I was tasked a while back with modifying the IP addresses assigned to the InfiniBand network on an X6-2 rack. We were configuring a ZFS appliance to share between 2 Exadata clusters, and we wanted to keep them on separate network ranges. In this case, we were moving the interfaces from 192.168.10.x/22 (the Exadata default network range) to 192.168.14.x/22. The process is documented very well by Oracle in the Exadata Maintenance Guide, but after going through the procedure, I hit an issue. I could start CRS on one node, but any additional nodes would fail to start after a 10 minute timeout:
[root@db02 ~]# crsctl start crs -wait
CRS-4123: Starting Oracle High Availability Services-managed resources
CRS-2672: Attempting to start 'ora.mdnsd' on 'db02'
CRS-2672: Attempting to start 'ora.evmd' on 'db02'
CRS-2676: Start of 'ora.mdnsd' on 'db02' succeeded
CRS-2676: Start of 'ora.evmd' on 'db02' succeeded
CRS-2672: Attempting to start 'ora.gpnpd' on 'db02'
CRS-2676: Start of 'ora.gpnpd' on 'db02' succeeded
CRS-2672: Attempting to start 'ora.gipcd' on 'db02'
CRS-2676: Start of 'ora.gipcd' on 'db02' succeeded
CRS-2672: Attempting to start 'ora.drivers.acfs' on 'db02'
CRS-2676: Start of 'ora.drivers.acfs' on 'db02' succeeded
CRS-2672: Attempting to start 'ora.cssdmonitor' on 'db02'
CRS-2676: Start of 'ora.cssdmonitor' on 'db02' succeeded
CRS-2672: Attempting to start 'ora.cssd' on 'db02'
CRS-2672: Attempting to start 'ora.diskmon' on 'db02'
CRS-2676: Start of 'ora.diskmon' on 'db02' succeeded
CRS-2676: Start of 'ora.cssd' on 'db02' succeeded
CRS-2672: Attempting to start 'ora.cluster_interconnect.haip' on 'db02'
CRS-2672: Attempting to start 'ora.ctssd' on 'db02'
CRS-5021: Check of storage failed: details at "(:CLSN00117:)" in "/u01/app/oracle/diag/crs/db02/crs/trace/ohasd_orarootagent_root.trc"

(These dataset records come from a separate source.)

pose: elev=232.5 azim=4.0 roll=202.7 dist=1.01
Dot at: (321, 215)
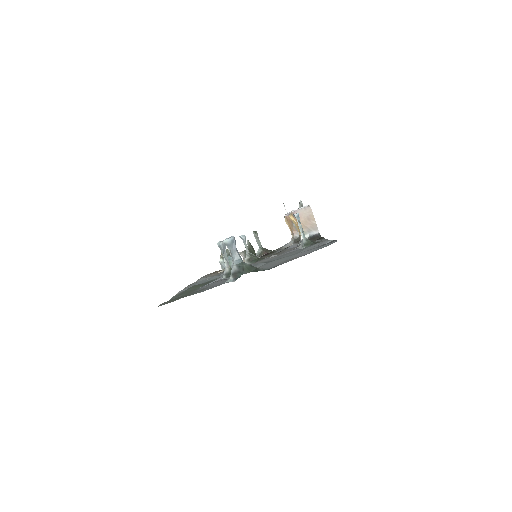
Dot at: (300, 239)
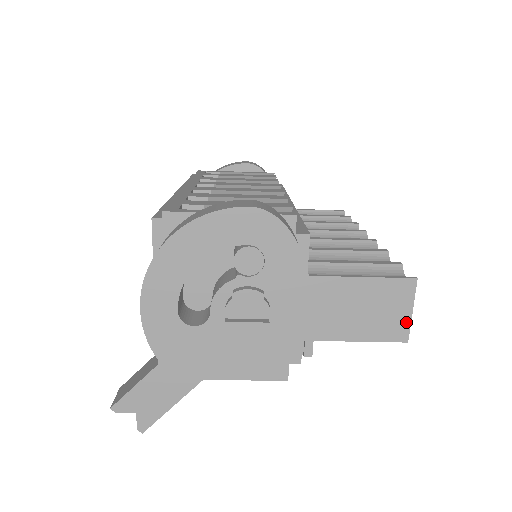
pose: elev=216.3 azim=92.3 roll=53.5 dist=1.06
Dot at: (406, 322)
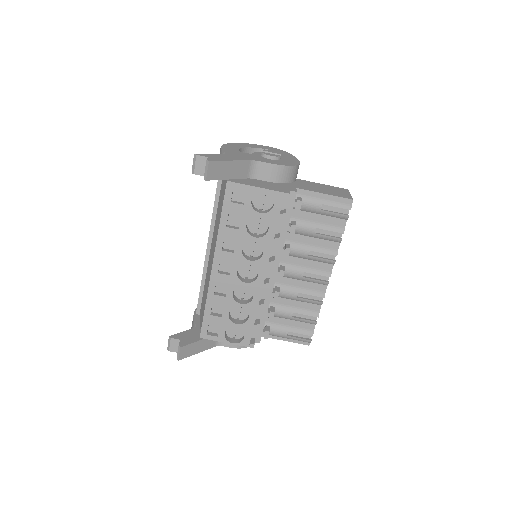
Dot at: (349, 196)
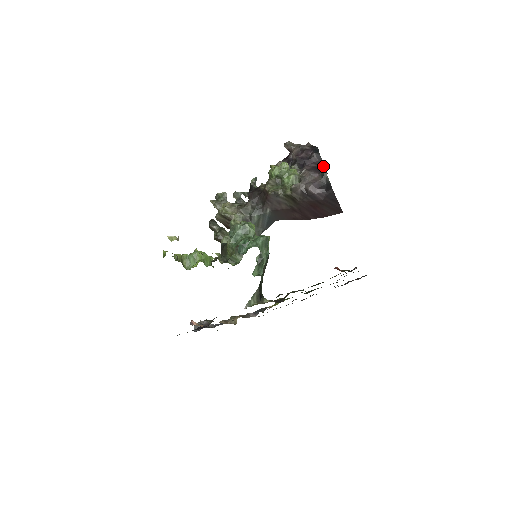
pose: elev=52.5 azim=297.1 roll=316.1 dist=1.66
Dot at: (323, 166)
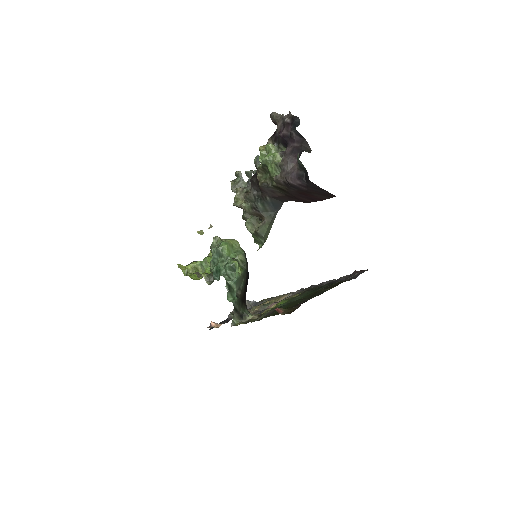
Dot at: (306, 143)
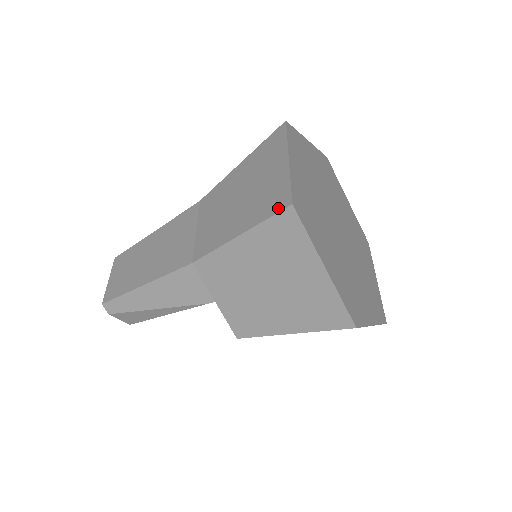
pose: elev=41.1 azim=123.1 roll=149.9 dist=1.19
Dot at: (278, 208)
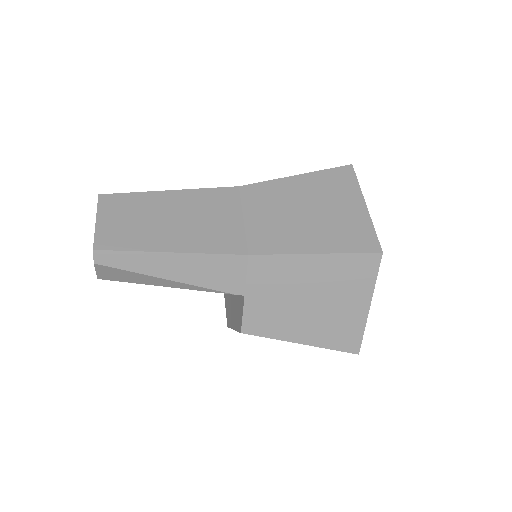
Dot at: (366, 249)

CRS-2676: Start of 'ora.ctssd' on 'db02' succeeded
CRS-2676: Start of 'ora.cluster_interconnect.haip' on 'db02' succeeded
CRS-2672: Attempting to start 'ora.asm' on 'db02'
CRS-2676: Start of 'ora.asm' on 'db02' succeeded
CRS-2672: Attempting to start 'ora.storage' on 'db02'
ORA-27300: OS system dependent operation:sslssunreghdlr failed with status: 0
ORA-27301: OS failure message: Error 0
ORA-27302: failure occurred at: sskgpreset1CRS-2883: Resource 'ora.storage' failed during Clusterware stack start.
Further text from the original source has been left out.